Invited Lecture
Numerical analysis of diffusion-controlled internal corrosion by the cellular automata approach

For nearly all high-temperature applications of engineering alloys, diffusion-controlled internal corrosion processes are of particular technical relevance and high complexity. In general, an internal-corrosion process is considered to be a diffusion-controlled chemical reaction of a less-noble alloying element with a nonmetallic penetrating species such as oxygen, nitrogen, carbon, or sulfur. Kinetics are determined by the diffusivities and solubilities of the reacting species, as well as by the thermodynamic stability of the precipitates formed. Under well-defined simplified conditions, internal precipitation can be described by Wagner’s theory of internal oxidation where the diffusive fluxes of both reacting species are combined by mass equilibrium at the internal reaction front. However, important aspects of the mechanism like the possibility of less stable precipitates, nucleation and growth, mechanical stress effects and the transition from internal precipitation to external scale formation are neglected by Wagner`s theory. Therefore, numerical tools, using the finite-difference or the cellular automata concept, have been developed that are more flexible in accounting for such aspects and are introduced in the present paper.

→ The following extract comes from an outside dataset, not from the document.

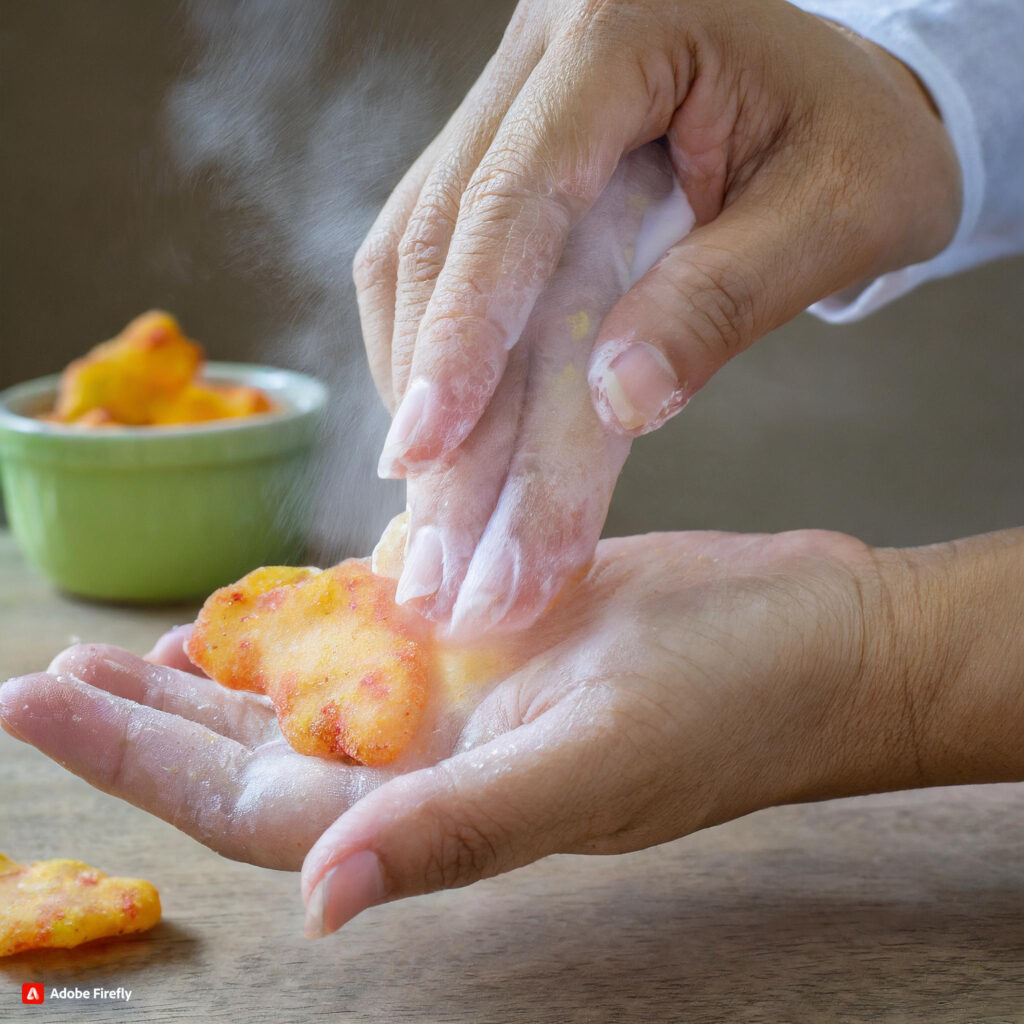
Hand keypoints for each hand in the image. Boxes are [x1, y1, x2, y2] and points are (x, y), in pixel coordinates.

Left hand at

Cellular automata (CA) represent distributed dynamical systems whose structure is particularly well suited to determine the temporal evolution of the system. By a meaningful definition of states and transformation rules, CA can be adapted to complex diffusion processes. It is shown that the model is able to consider nucleation and growth aspects, the transition from internal precipitation to superficial scale formation, interdiffusion between scales, and high diffusivity paths like grain boundaries and dislocations. This has been verified by applying CA to (i) internal nitridation of nickel-base superalloys, (ii) internal oxidation of low-alloy Cr steel, and (iii) interdiffusion within protective coating systems on plain carbon steel.